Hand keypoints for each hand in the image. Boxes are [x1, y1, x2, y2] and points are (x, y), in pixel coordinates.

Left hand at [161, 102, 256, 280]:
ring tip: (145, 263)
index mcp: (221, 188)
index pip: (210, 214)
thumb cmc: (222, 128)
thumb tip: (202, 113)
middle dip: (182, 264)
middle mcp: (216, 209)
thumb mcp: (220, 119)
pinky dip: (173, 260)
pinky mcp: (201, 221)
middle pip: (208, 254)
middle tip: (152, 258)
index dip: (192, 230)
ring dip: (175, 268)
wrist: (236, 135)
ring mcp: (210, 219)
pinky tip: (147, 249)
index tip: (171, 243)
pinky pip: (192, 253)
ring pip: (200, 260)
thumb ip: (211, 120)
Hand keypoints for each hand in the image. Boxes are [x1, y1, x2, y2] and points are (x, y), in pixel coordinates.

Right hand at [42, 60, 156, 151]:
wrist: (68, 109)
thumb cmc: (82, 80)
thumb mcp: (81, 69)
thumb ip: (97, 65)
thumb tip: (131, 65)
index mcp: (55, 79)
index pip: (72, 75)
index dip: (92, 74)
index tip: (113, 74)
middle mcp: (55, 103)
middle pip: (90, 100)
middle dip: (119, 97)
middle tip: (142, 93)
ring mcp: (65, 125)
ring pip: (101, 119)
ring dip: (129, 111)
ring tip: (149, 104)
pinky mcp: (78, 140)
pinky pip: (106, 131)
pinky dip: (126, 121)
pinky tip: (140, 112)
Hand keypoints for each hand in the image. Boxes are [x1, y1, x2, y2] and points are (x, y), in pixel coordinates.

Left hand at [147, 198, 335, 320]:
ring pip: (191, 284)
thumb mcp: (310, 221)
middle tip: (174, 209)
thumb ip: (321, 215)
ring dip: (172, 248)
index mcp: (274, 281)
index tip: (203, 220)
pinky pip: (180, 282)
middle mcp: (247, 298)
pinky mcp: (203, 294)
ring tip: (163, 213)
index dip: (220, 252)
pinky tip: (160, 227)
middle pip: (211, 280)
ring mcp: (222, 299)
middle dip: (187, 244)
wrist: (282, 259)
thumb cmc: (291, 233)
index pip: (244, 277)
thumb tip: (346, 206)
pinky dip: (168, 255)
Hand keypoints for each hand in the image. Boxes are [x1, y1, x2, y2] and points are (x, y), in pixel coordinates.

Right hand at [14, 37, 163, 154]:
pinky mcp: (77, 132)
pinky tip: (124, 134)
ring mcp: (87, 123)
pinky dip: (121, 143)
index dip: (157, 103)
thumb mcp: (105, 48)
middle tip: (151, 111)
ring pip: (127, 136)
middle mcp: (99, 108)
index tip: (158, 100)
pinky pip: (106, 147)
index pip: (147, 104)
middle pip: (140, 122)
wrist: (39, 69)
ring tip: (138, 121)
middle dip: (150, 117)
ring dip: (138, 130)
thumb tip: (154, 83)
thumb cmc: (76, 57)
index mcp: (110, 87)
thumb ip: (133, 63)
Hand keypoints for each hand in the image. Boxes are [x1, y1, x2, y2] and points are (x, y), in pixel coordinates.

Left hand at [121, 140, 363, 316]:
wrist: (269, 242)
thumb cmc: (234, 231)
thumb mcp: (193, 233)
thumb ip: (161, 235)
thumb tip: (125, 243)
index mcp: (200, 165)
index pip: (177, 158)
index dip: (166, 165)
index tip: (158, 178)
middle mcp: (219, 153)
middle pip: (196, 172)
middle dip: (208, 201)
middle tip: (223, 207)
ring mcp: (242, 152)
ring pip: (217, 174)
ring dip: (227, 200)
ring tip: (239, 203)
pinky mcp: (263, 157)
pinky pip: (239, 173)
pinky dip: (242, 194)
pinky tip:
******
> **Instructions to follow**:
How many lines in the records above contain the word "Left"? Give only the number.

> **Response for this exercise**:
3